Having to assert that there is serious wine in Bordeaux is a strange way to start this post, but mixed feelings over pink Bordeaux was certainly evident when I was researching my book on rosé.
Serious rosé in Bordeaux is still a minority product which is showing considerable promise. Christer Byklum, the Norwegian Bordeaux specialist commented that in all of his visits to Bordeaux he is very rarely shown any rosé wine, ‘almost as if the producers themselves are a bit ashamed of them.’ He is more likely to taste Bordeaux rosé in a restaurant than in a cellar. He also pointed out that readers of his wine reviews are unlikely to be interested in rosé wine.
The emergence of lighter rosé
Traditionally, The red wines of Bordeaux were a light red to dark pink clairet. With the emergence of big, more structured red wines, these light clairet were often dismissed as being little more than a red wine by-product (even though that is not necessarily true). Rosé in Bordeaux was considered uneconomical, with red wine commanding higher prices and more successful sales. Clairet was made in weaker vintages, when juice might be bled off reds to make a ‘weak red’ or darker pink or from fruit from vines too young to make good reds. Clairet as good as disappeared until Professor Peynaud recreated the style for le Cave de Quinsac in 1950.
Rosés of the south west started to emerge as fresh, juicy, summer wines in the late 1980s. In the early 1990s, Château de Sours produced a fresh vibrant rosé which achieved near cult status. In the early 2000s, a surge in replanting vineyards boosted rosé production, but as the vines have aged, they have been increasingly used for reds.

Work instruction 1:
Please reproduce the Bordeaux rosé text word for word, from "Having to assert" to "book on rosé.".

Data shown:
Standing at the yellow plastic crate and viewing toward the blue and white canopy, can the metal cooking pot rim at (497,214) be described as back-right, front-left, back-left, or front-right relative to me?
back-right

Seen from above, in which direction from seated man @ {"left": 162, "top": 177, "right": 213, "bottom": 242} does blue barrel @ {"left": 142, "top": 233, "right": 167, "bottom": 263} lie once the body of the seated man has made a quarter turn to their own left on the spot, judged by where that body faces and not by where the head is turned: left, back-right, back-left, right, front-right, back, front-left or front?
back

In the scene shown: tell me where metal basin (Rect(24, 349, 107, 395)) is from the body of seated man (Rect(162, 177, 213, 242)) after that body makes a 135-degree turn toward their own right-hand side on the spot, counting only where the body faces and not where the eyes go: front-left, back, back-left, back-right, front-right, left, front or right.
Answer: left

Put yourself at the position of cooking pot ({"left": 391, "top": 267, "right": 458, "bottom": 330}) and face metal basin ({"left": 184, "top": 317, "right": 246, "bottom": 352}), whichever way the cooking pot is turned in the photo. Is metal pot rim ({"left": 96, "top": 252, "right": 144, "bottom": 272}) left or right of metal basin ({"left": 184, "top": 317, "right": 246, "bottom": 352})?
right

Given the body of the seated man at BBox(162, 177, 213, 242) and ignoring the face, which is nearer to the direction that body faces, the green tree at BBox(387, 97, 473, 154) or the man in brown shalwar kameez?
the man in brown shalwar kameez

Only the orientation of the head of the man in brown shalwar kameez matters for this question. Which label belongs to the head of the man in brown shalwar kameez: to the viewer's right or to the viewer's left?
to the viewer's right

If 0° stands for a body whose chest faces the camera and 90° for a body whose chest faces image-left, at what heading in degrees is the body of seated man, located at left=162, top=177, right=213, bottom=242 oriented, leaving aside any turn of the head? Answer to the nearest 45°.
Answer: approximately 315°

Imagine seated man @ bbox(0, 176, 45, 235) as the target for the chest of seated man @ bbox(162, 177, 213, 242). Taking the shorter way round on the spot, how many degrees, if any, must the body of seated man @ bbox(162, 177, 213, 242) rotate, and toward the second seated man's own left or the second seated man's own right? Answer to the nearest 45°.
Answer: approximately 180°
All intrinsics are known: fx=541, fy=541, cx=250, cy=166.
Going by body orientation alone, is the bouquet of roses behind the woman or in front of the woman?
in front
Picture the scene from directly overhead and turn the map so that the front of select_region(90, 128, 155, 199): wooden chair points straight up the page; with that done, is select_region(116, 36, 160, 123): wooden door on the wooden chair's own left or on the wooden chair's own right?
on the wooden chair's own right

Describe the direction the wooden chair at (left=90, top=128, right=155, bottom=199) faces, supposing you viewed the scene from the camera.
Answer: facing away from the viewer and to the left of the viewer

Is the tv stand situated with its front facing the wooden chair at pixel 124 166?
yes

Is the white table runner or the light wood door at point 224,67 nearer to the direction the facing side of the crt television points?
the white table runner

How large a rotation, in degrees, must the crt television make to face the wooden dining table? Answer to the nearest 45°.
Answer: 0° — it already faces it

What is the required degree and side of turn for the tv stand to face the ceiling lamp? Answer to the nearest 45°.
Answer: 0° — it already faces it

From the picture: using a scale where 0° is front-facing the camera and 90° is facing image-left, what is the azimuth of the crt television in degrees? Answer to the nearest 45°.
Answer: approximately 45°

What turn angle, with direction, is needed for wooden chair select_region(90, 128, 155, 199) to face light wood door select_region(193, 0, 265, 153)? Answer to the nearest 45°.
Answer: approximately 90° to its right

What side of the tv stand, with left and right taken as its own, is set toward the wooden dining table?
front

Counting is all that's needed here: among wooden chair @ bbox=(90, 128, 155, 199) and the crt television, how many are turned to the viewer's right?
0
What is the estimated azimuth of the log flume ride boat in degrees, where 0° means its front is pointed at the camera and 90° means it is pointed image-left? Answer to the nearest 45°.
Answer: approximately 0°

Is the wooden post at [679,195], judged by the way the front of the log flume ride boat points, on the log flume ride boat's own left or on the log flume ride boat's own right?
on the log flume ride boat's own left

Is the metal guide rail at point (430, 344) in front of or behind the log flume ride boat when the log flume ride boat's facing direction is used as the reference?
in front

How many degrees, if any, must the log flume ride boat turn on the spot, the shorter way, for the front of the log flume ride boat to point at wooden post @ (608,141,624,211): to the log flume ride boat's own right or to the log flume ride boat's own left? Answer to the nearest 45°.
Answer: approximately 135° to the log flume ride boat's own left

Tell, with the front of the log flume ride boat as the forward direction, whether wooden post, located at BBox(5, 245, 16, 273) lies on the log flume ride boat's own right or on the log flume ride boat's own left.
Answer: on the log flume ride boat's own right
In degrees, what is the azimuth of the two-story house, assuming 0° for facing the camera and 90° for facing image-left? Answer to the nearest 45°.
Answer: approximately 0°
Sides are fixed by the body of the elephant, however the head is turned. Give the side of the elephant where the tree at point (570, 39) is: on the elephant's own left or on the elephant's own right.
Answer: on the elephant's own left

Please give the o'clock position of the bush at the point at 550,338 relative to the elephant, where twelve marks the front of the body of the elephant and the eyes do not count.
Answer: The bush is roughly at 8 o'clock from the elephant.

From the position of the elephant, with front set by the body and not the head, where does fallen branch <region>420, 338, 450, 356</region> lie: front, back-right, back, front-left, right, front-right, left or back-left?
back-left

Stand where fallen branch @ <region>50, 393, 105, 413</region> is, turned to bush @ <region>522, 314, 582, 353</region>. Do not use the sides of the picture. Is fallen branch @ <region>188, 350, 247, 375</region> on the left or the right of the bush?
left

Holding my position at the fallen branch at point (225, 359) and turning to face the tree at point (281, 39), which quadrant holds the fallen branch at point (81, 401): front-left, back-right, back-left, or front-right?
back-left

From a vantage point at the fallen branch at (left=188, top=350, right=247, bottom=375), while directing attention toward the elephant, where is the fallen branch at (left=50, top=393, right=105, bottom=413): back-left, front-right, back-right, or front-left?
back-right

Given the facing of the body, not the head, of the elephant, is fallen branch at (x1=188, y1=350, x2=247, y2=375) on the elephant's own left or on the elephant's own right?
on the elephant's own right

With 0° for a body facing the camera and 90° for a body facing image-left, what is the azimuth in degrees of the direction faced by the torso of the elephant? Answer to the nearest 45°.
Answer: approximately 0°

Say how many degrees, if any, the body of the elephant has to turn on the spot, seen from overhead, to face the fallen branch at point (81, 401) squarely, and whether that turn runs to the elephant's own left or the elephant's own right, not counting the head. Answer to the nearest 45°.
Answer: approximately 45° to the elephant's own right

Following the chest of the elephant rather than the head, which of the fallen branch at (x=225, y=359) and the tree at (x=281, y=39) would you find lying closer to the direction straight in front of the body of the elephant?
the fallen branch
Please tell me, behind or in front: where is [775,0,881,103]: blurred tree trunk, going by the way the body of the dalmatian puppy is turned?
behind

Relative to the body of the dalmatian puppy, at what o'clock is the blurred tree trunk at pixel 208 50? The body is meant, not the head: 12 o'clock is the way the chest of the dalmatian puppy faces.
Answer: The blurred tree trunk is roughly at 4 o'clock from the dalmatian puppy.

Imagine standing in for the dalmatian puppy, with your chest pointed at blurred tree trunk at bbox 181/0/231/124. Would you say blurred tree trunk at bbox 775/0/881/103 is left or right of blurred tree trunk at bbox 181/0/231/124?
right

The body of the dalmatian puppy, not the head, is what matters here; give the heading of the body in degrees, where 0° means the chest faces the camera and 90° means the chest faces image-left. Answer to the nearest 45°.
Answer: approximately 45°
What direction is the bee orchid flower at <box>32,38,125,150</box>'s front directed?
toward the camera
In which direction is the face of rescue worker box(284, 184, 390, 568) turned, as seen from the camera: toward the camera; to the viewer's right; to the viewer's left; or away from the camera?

Work instruction 2:
Gather every line of the records that contains the string "dining", matching case exactly.

Answer area 1:
Having to assert that there is serious wine in Bordeaux is a strange way to start this post, but mixed feelings over pink Bordeaux was certainly evident when I was researching my book on rosé.

Answer area 2:
How large a rotation, in degrees, must the crt television make to face the wooden dining table? Answer to the nearest 45°.
What side of the tv stand, with left and right taken as its own, is set toward the wooden dining table?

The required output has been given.